O neo-concreto brasileiro em Claudia Lima

Discípula do grande pintor Ivan Serpa, no Museu de Arte Moderna do Rio de Janeiro, local de discussão do modernismo brasileiro, Claudia Lima construiu uma obra que atravessa o tempo, geografias e culturas. Para ver na 28ART Gallery, no Braço de Prata, em Lisboa, até 30 de outubro.
12 Outubro 2025, 19h11

Claudia Lima regressa espantosamente à sua origem, o movimento neo-concreto brasileiro, lido pelo seu olhar de hoje. Uma sucessão delicada, por vezes, explosiva de cores, que se multiplicam em matizes, que, por seu turno, se vão acentuando ou esbatendo noutras matizes. Retratam aos nossos olhos a passagem do tempo e os ciclos da vida e da natureza.

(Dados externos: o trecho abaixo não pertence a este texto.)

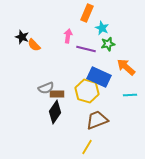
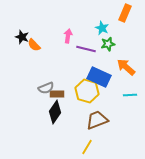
orange rectangle: moved 38 px right
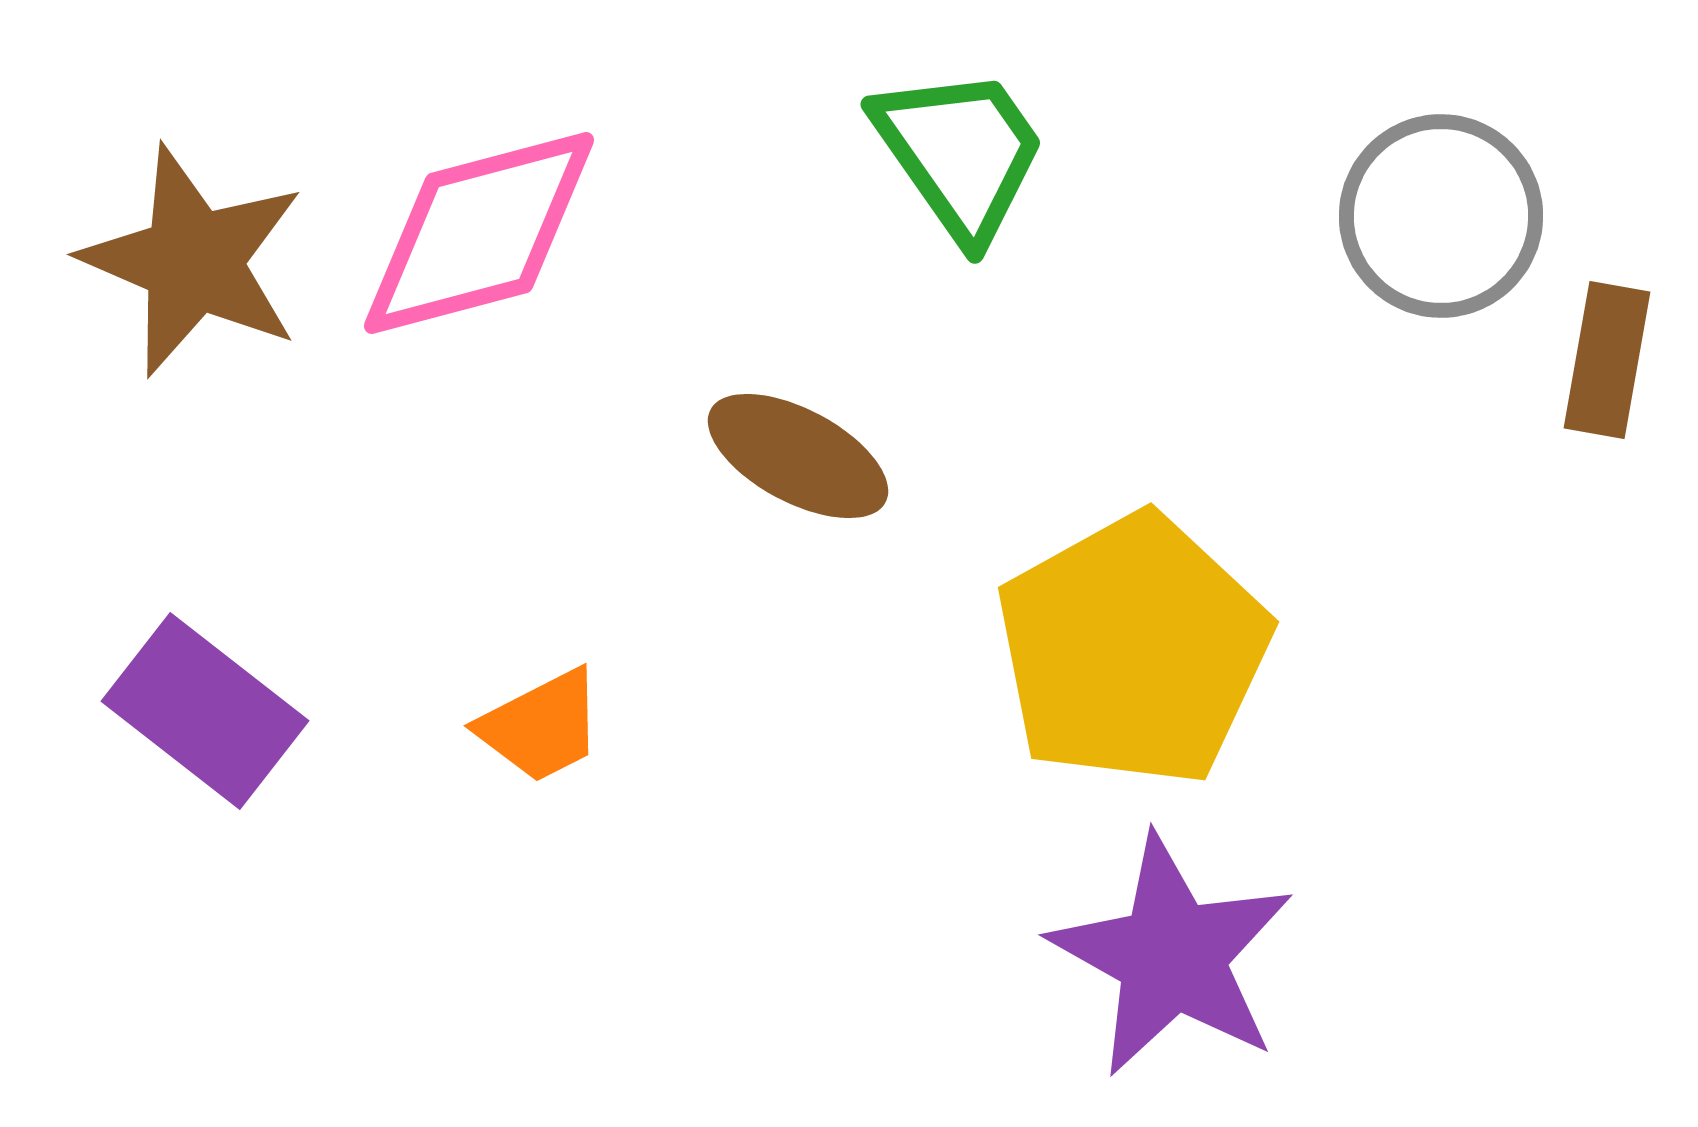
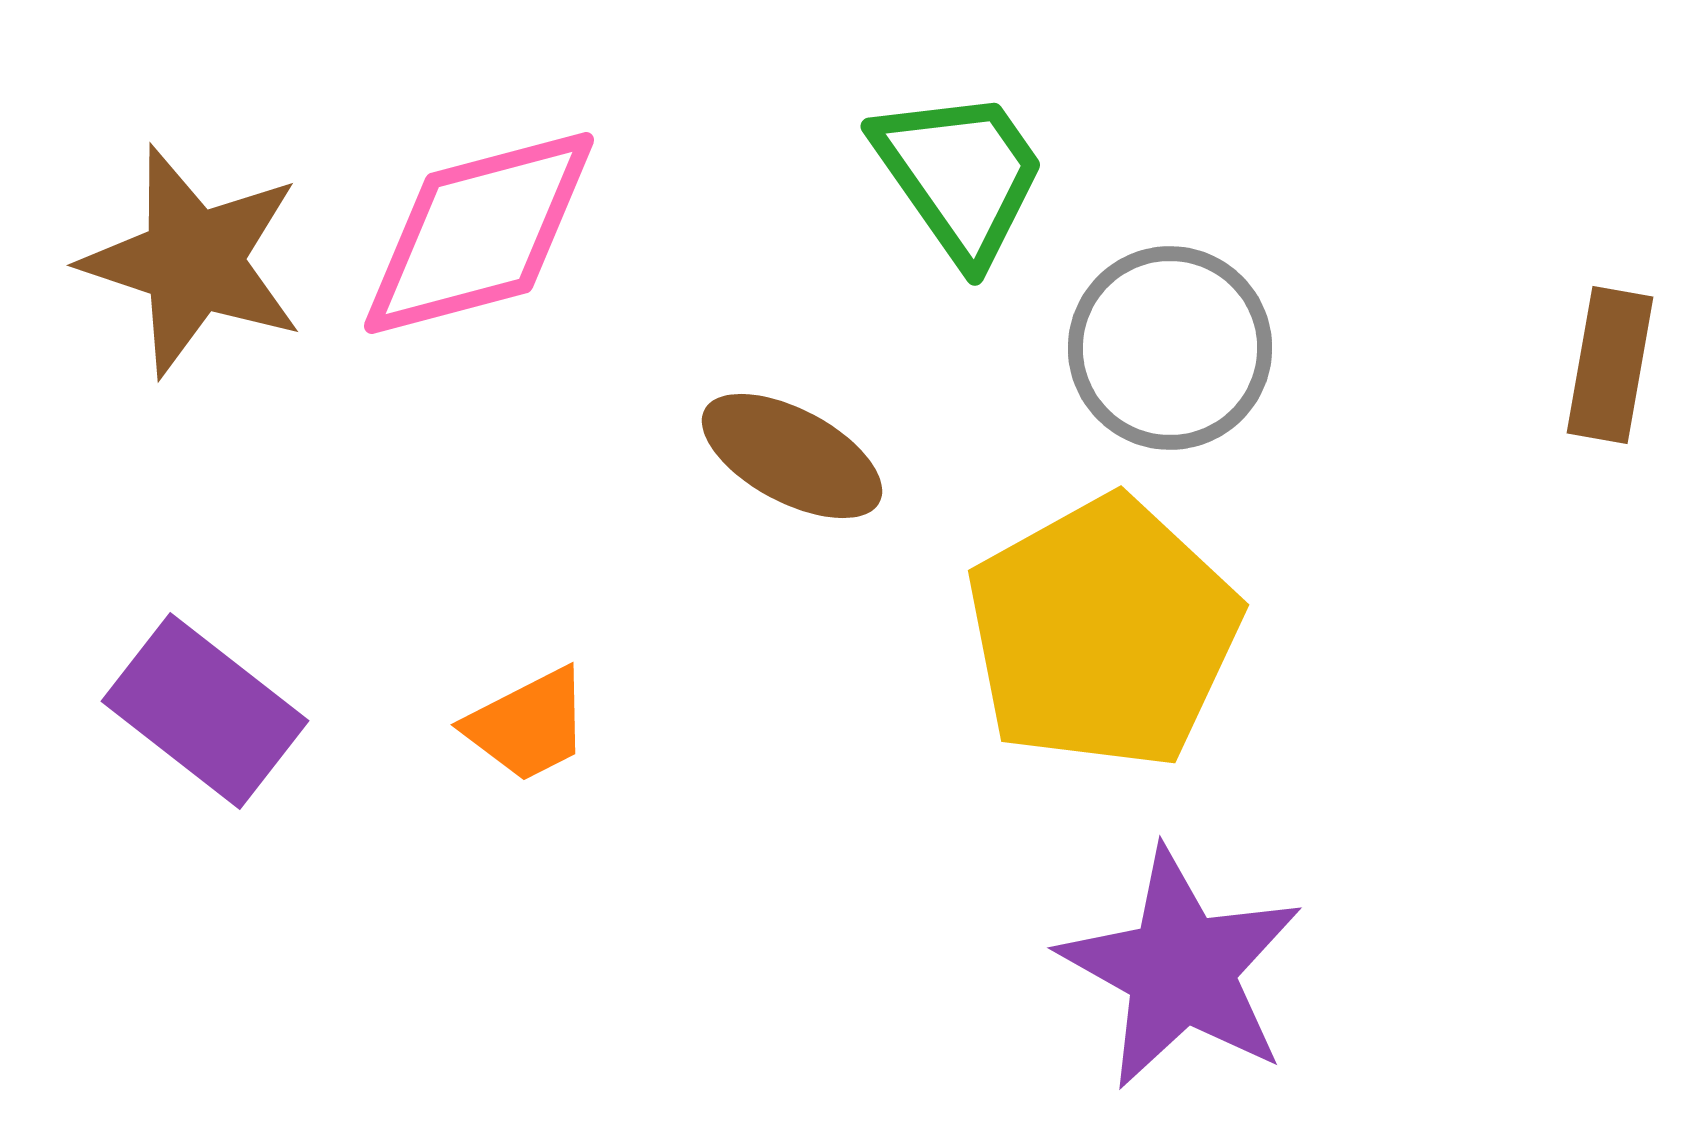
green trapezoid: moved 22 px down
gray circle: moved 271 px left, 132 px down
brown star: rotated 5 degrees counterclockwise
brown rectangle: moved 3 px right, 5 px down
brown ellipse: moved 6 px left
yellow pentagon: moved 30 px left, 17 px up
orange trapezoid: moved 13 px left, 1 px up
purple star: moved 9 px right, 13 px down
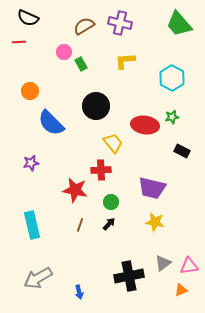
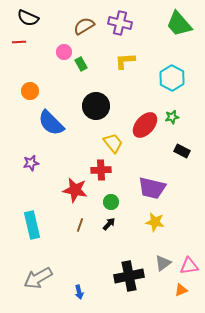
red ellipse: rotated 56 degrees counterclockwise
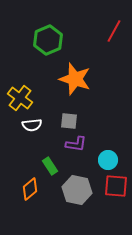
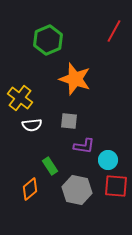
purple L-shape: moved 8 px right, 2 px down
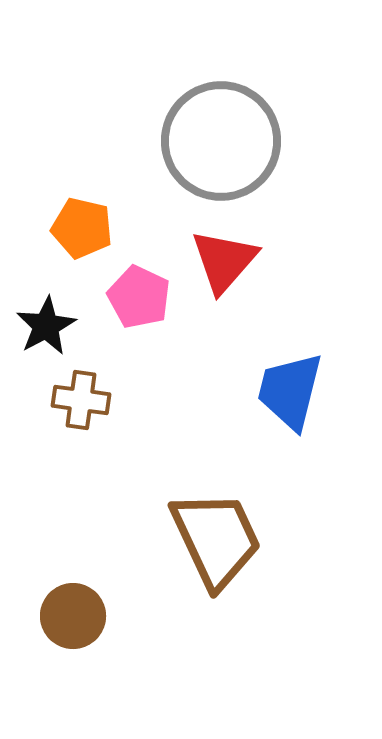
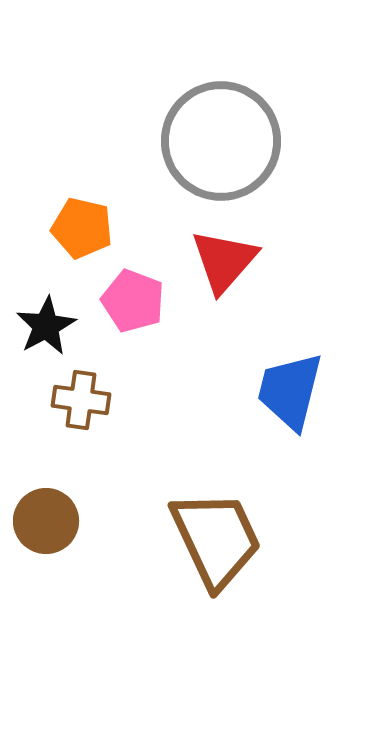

Olhar para o conjunto de texturas que temos à frente nas paredes brancas da galeria é como viajar de uma assentada pela Primavera, Verão, Outono e Inverno… Esse mesmo parece ser o propósito da artista ao escolher para esta mostra o nome de Quatro Estações.

A exposição, patente até 30 de outubro na 28ART Gallery, Prata Riverside Village, no Braço de Prata, em Lisboa, remete para todas as vivências, experimentações e deambulações da autora: pintura, escultura, instalação, vídeo e tapeçaria.

Claudia Lima, brasileira de nascimento e formação artística e intelectual, portuguesa por sua adoção, dinamarquesa e suíça pelo coração, foi aluna do grande pintor Ivan Serpa, no Museu de Arte Moderna do Rio de Janeiro, o que a enraíza na escola de design de Ulm, no sul da Alemanha.

Em Lisboa, onde partilha uma das suas residências, construiu uma obra que atravessa o tempo, geografias e culturas, refletindo a riqueza das suas origens e vivências e projetando o seu anseio de olhar para um mundo melhor.